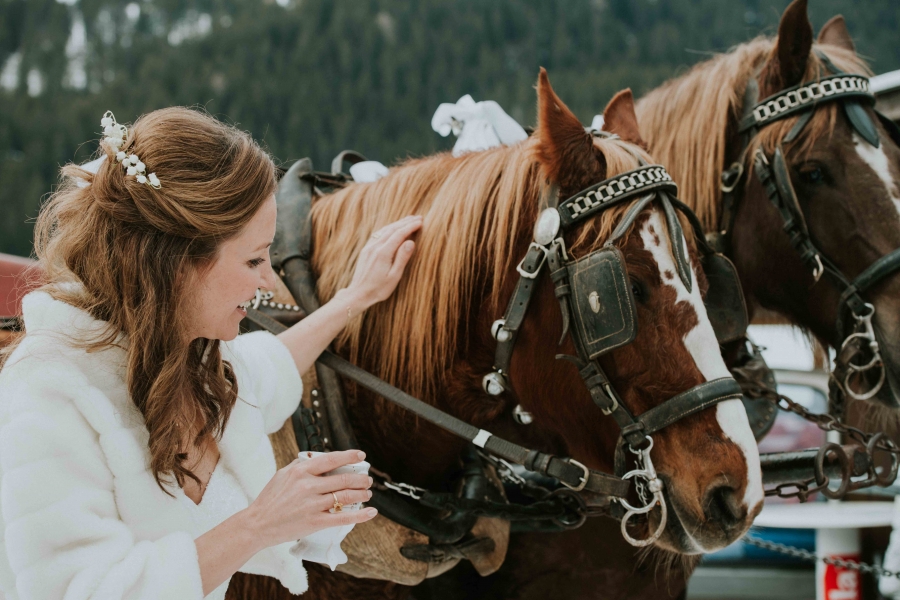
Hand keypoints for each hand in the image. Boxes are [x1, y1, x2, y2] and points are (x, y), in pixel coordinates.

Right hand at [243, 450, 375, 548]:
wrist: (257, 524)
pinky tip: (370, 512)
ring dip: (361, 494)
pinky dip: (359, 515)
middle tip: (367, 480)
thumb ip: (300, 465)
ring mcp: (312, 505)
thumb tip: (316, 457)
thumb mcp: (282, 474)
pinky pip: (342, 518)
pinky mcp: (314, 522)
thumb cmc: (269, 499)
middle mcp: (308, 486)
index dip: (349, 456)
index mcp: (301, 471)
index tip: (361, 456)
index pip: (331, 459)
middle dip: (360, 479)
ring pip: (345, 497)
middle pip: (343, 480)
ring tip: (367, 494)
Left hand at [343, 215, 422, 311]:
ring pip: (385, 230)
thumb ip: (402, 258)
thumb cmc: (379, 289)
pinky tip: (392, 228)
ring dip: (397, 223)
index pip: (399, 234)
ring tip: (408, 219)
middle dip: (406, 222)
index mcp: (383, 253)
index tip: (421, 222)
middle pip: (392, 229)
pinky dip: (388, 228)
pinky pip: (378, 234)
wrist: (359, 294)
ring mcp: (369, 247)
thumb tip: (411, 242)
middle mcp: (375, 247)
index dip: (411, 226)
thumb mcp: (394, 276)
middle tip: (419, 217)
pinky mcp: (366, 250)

+ + + + +

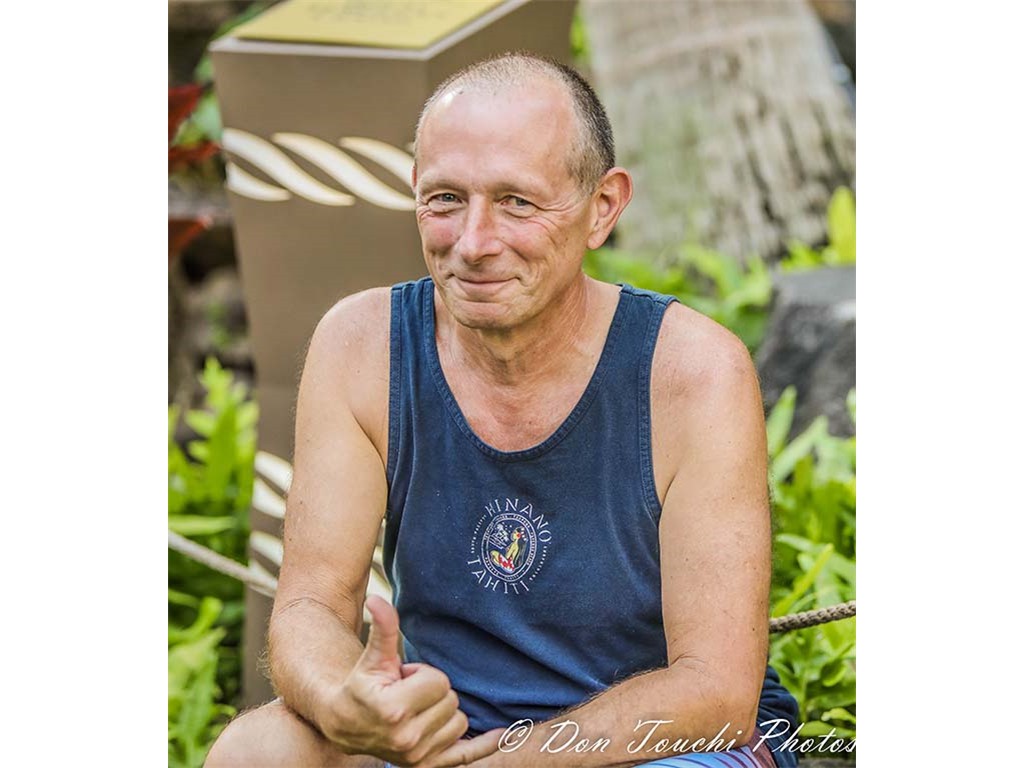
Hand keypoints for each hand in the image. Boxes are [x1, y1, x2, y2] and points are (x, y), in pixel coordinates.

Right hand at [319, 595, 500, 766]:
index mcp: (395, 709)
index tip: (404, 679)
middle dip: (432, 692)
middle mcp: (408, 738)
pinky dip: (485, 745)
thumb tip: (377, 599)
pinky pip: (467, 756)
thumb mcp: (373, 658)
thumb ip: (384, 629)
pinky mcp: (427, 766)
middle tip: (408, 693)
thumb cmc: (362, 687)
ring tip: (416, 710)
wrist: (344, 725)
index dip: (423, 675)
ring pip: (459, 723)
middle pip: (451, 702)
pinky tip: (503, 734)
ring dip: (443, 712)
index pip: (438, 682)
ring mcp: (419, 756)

+ + + + +

EXERCISE INSTRUCTIONS
Write out, from the lines above, only those from the line with "ring dip: (397, 223)" to the line with "pinky mcp: (366, 250)", exactly as given, including the first and the last.

WRITTEN ANSWER
ring dip: (397, 223)
index pip: (399, 234)
ring tip: (408, 219)
middle dip: (406, 222)
index mcp: (383, 253)
index tip: (421, 222)
middle pip: (392, 229)
pinky dip: (388, 228)
pinky pip: (378, 234)
wrist: (359, 294)
ring mcp: (369, 247)
thumb tip: (411, 242)
middle mcp: (375, 247)
index dip: (411, 226)
thumb mcp: (394, 276)
middle tip: (419, 217)
pinky mcp: (366, 250)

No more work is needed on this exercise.